Bring people in to your suffering. I don't mean always be a downer around them, but let people close to you know what you're going through. At times you'll hate it, you won't want to be around people but at the same time you won't want to be alone. This is all normal for what you're going through, but keep people close to keep tabs on you. The people around me noticed I was getting better before I did, their feedback is invaluable. Seek professional help if things get really bad. I did, and I honestly don't know how I would have made it without my doctors and a weekly therapy visit. Most importantly, reach out to the people here who have made it to the other side, send them private messages if you have to. At the time it might not feel all that great, but you'll soon realise that support in your real life and on these boards will get you through.
Don't spend too much time on the boards.
Your recovery is going to be different than everyone else's, I promise you. You'll see some similarities in the posts you read but another person's struggle is no way going to be an indicator on how your struggle is going to go. You can't make their timeline your timeline. You're journey is going to have its own unique flavor of awfulness. Accept that, and take from these boards the most important thing: Hope that you will, in time, recover. You just need to be strong. Find the posts that give you hope and read them over and over again, but do try to limit your time here.
Exercise.
Don't go crazy, especially if you haven't done much exercising before in your life. Start with a simple walk. Every night, morning, afternoon, whenever. Get into a routine. A routine of anything will help you so much as you push through. The exercise will help you heal. When the walks become routine, add something else, anything else. One small thing at a time. Exercise is proven to give you some of the feel good chemicals that you're sorely lacking right now. It's not an instant or quick fix, but it will pay dividends, I promise.

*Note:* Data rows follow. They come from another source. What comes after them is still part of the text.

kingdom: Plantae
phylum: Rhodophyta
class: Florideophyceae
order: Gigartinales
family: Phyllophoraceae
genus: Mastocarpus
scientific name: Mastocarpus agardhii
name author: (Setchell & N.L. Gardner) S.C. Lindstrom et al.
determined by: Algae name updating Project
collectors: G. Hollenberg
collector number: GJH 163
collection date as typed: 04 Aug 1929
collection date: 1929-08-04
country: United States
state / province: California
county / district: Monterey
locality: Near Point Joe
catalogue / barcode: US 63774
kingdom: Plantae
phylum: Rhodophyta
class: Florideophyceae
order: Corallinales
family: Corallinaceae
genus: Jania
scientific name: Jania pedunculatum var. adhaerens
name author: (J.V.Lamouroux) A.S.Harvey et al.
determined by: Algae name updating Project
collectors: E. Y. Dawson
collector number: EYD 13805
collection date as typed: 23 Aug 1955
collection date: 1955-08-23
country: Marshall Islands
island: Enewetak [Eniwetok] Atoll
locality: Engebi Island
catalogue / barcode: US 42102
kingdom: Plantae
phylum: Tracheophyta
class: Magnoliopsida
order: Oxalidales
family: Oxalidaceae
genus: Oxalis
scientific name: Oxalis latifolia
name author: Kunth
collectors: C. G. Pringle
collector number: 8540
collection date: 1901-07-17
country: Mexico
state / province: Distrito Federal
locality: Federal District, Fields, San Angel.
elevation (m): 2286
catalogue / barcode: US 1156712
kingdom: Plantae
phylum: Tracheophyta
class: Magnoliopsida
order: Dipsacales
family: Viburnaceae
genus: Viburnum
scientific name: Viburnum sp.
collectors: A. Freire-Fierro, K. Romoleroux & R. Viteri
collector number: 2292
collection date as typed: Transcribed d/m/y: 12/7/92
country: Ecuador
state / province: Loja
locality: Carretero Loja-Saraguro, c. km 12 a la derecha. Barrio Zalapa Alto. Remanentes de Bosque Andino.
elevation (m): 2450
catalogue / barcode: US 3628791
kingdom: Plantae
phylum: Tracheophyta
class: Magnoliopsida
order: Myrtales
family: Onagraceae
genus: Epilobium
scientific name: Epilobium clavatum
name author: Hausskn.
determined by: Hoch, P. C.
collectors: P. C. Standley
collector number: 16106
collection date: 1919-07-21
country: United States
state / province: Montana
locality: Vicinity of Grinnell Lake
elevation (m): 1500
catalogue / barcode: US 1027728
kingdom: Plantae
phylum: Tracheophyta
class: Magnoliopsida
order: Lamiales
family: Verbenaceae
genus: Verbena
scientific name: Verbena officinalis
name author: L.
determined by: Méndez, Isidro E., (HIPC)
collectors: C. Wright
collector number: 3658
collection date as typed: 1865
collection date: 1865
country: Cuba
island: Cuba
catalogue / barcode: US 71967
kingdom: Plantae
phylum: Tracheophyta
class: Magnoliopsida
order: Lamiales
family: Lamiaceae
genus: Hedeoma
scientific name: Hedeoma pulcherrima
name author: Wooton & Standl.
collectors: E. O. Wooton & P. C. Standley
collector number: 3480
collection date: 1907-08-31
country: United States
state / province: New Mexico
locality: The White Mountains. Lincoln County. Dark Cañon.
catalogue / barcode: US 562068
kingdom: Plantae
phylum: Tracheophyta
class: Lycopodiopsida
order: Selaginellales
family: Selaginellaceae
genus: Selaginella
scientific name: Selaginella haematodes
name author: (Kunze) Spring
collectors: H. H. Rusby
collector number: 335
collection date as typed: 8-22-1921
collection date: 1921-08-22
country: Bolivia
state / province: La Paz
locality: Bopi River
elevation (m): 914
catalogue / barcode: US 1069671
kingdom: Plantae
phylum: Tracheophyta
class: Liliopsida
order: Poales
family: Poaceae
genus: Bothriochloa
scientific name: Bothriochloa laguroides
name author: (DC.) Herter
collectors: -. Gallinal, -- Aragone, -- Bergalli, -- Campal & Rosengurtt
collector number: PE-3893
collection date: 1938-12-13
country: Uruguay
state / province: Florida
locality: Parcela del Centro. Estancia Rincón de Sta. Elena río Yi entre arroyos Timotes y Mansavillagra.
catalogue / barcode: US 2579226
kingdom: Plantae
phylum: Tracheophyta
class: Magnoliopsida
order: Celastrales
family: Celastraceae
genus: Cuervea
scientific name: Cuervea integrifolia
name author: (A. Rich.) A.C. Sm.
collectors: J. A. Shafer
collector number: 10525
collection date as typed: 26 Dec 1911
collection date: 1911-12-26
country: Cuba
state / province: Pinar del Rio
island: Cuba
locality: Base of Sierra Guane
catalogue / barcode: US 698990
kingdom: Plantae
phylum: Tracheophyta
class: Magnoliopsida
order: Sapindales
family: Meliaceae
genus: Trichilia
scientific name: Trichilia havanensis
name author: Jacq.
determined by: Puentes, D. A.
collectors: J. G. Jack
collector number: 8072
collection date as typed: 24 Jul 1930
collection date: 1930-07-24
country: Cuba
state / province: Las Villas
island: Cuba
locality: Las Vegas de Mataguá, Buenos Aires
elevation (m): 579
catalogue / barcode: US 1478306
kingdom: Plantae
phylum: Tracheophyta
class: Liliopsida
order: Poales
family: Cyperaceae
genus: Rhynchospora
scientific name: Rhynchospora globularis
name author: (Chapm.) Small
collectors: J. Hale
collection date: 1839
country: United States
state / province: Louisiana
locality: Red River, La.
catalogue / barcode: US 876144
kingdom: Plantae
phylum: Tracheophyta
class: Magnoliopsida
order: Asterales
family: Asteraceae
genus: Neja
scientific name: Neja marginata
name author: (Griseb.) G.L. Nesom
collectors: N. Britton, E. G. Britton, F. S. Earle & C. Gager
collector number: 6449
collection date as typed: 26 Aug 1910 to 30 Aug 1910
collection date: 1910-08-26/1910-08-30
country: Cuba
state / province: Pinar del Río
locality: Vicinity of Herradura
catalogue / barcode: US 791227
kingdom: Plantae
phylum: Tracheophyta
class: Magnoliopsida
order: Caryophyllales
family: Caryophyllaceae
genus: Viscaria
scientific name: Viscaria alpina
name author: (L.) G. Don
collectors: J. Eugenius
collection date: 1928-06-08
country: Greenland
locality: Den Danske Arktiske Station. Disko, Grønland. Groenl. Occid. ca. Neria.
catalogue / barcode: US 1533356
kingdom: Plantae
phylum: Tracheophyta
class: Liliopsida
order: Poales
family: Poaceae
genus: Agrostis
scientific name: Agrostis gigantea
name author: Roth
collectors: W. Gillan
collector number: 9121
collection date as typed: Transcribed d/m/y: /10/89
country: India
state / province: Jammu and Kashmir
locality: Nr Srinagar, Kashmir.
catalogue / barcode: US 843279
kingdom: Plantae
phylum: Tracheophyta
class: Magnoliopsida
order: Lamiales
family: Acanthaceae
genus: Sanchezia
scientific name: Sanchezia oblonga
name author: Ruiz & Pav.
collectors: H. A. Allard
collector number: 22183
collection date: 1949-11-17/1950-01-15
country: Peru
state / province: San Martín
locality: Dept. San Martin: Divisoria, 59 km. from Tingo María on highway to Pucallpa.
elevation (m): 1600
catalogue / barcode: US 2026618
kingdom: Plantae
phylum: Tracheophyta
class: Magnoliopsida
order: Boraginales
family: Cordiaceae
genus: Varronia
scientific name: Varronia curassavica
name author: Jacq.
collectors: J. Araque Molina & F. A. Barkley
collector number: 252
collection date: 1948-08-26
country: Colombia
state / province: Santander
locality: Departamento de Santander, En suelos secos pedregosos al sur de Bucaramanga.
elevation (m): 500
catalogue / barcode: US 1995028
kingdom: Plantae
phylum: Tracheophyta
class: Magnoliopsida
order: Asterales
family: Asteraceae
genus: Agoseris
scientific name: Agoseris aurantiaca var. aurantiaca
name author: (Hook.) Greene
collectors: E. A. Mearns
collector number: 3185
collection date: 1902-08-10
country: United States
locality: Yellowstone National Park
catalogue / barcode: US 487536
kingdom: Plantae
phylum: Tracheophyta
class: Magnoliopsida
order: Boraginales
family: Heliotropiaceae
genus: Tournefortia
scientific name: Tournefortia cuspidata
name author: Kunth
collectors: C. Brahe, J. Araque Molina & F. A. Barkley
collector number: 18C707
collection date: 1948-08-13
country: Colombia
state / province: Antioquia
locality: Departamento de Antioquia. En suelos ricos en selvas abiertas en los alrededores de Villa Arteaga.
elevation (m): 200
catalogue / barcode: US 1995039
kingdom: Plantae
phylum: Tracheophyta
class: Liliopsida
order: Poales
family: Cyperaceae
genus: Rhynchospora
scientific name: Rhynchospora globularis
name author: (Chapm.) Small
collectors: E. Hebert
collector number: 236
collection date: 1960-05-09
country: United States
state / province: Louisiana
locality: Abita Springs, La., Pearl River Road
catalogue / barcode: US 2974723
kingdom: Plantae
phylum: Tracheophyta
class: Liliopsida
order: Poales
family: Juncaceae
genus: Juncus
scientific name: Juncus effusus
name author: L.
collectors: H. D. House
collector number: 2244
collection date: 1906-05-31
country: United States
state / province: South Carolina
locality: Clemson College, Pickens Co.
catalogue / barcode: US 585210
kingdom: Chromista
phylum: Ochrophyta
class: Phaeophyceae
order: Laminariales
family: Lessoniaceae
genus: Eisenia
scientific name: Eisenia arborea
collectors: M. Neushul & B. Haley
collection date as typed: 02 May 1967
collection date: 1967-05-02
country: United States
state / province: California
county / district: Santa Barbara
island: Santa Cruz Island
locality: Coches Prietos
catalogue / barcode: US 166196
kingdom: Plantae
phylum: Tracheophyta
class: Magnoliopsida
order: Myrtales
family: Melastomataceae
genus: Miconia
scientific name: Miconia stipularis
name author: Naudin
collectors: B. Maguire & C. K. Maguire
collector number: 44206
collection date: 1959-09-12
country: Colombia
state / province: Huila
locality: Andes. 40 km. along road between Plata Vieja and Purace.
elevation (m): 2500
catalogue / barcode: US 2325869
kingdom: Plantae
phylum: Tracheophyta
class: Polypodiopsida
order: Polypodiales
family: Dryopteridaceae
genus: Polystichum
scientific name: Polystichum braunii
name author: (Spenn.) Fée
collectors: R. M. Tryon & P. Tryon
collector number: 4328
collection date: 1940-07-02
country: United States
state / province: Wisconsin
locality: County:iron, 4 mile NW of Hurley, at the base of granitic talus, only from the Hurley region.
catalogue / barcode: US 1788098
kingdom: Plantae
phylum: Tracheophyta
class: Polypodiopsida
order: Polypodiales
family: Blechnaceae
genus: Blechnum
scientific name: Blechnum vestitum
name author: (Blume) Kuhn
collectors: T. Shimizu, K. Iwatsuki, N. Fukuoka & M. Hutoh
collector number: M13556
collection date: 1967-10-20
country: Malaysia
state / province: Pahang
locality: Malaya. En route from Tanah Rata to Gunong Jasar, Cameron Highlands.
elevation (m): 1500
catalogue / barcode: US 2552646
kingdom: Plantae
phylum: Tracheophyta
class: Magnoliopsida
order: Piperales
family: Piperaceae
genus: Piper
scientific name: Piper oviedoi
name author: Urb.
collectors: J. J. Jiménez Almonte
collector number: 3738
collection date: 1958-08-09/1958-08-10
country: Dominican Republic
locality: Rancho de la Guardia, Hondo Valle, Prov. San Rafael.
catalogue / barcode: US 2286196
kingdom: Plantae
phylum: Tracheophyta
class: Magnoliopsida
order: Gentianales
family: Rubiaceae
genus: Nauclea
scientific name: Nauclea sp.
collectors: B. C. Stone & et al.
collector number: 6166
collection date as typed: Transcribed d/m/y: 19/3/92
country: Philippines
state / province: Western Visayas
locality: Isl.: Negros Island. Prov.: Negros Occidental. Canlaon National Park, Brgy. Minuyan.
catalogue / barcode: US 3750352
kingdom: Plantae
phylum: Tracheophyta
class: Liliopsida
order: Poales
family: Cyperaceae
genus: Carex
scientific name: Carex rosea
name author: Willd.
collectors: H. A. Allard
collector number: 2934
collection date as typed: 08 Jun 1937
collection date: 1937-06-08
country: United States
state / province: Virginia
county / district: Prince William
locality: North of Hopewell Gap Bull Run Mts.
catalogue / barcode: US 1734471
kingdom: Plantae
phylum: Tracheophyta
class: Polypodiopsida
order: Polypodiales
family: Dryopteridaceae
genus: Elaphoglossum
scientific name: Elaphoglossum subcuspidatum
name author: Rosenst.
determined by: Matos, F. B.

Don't listen to your depression.
Depression lies to you. It will tell you that you're never going to get better. That you will always feel the way you do. That you ruined your brain, that there's no going back. That it's hopeless. Don't believe it. You'll have to listen to it, but you don't have to believe it. Don't think you've done some kind of permanent damage. Don't spend hours and hours on Dr. Google and come to the conclusion that you're not experiencing PAWS and you have developed some kind of mental disorder. If you have fears see someone, a doctor/psychiatrist/therapist, SOMEONE. Express your fears to them, but don't feed them through hours and hours of internet searching for what is 'really' wrong with you.
Let time do its thing.
This is the most important one. Time is your ally and your enemy in this. You'll have time to improve yourself, but it's going to take time to heal. And it will slow to a crawl sometimes. I remember when minutes would feel like hours, days would feel like months. It's BRUTAL but it's the process. Let your brain heal, give it time to set things right. Your mind and brain are two different things, but once your brain starts getting things right again, your mind will follow suit. Let time pass, trust the process. An addict is always looking for the quick fix, accept right now there is no quick fix and you'll be on the other side before you know it. Trust me.
Anyway, I'm going to close this out for now. I'll try to be around to help out anyone I can as others helped me.
Speaking of which I want to thank some people on this board for getting me through what was the shittiest, most difficult thing I've ever done:
Bagobones, cleanofgreen, Transformer, and reckoning, you guys are the best. I truly can't explain how you helped a complete stranger fight through this. You'll never know the impact that your words of encouragement and advice gave me. Just know that it kept me going and got me to where I am now. Thank you, bless you all.
As to some good journals that I would read time and time again I'll offer these names: Tokes, johnrlivingston, cleanofgreen, bagobones, reckoning, soulfull, Wave, and crap--there's like two more I can't remember right now. If I dig them up I'll post in here.
Stay strong guys, reach out if you need. I'll be around. This place gives you hope when you need it most. Believe in it, believe in yourself and just keep going. You'll make it, I swear.